Requirement: Could you print out every entry, character for character?

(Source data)
= = =

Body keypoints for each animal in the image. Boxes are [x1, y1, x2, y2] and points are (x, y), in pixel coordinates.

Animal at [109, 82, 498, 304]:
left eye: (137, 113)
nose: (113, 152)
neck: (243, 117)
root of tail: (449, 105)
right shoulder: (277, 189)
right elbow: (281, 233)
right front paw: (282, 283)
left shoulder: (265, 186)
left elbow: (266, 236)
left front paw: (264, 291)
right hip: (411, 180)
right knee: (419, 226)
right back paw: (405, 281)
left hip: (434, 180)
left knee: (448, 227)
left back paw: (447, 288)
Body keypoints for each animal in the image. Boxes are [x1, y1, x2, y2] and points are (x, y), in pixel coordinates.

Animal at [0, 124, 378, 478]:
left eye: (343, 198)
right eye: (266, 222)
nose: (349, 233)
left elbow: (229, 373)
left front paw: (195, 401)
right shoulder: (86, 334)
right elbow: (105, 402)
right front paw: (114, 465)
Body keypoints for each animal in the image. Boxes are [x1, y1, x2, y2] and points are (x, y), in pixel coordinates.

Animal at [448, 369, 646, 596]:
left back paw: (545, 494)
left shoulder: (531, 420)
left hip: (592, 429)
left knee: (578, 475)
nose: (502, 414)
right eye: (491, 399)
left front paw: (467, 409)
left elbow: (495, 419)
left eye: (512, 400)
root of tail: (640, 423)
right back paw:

= = =

Output below:
Body keypoints for each animal in the image. Boxes are [x1, y1, x2, y2] and points are (x, y), in pixel coordinates.

Animal at [109, 82, 498, 304]:
left eye: (137, 113)
nose: (113, 152)
neck: (243, 117)
root of tail: (449, 105)
right shoulder: (277, 189)
right elbow: (281, 233)
right front paw: (282, 283)
left shoulder: (265, 186)
left elbow: (266, 236)
left front paw: (264, 291)
right hip: (411, 180)
right knee: (419, 226)
right back paw: (405, 281)
left hip: (434, 180)
left knee: (448, 227)
left back paw: (447, 288)
Body keypoints for each animal in the image. Boxes are [x1, y1, x2, y2] and points are (x, y), in pixel coordinates.

Animal at [0, 124, 378, 478]:
left eye: (343, 198)
right eye: (266, 222)
nose: (349, 233)
left elbow: (229, 373)
left front paw: (195, 401)
right shoulder: (86, 334)
right elbow: (105, 402)
right front paw: (114, 465)
Body keypoints for each animal in the image. Boxes are [x1, y1, x2, y2] and points are (x, y), in pixel coordinates.

Animal at [448, 369, 646, 596]:
left back paw: (545, 494)
left shoulder: (531, 420)
left hip: (592, 429)
left knee: (578, 475)
nose: (502, 414)
right eye: (491, 399)
left front paw: (467, 409)
left elbow: (495, 419)
left eye: (512, 400)
root of tail: (640, 423)
right back paw:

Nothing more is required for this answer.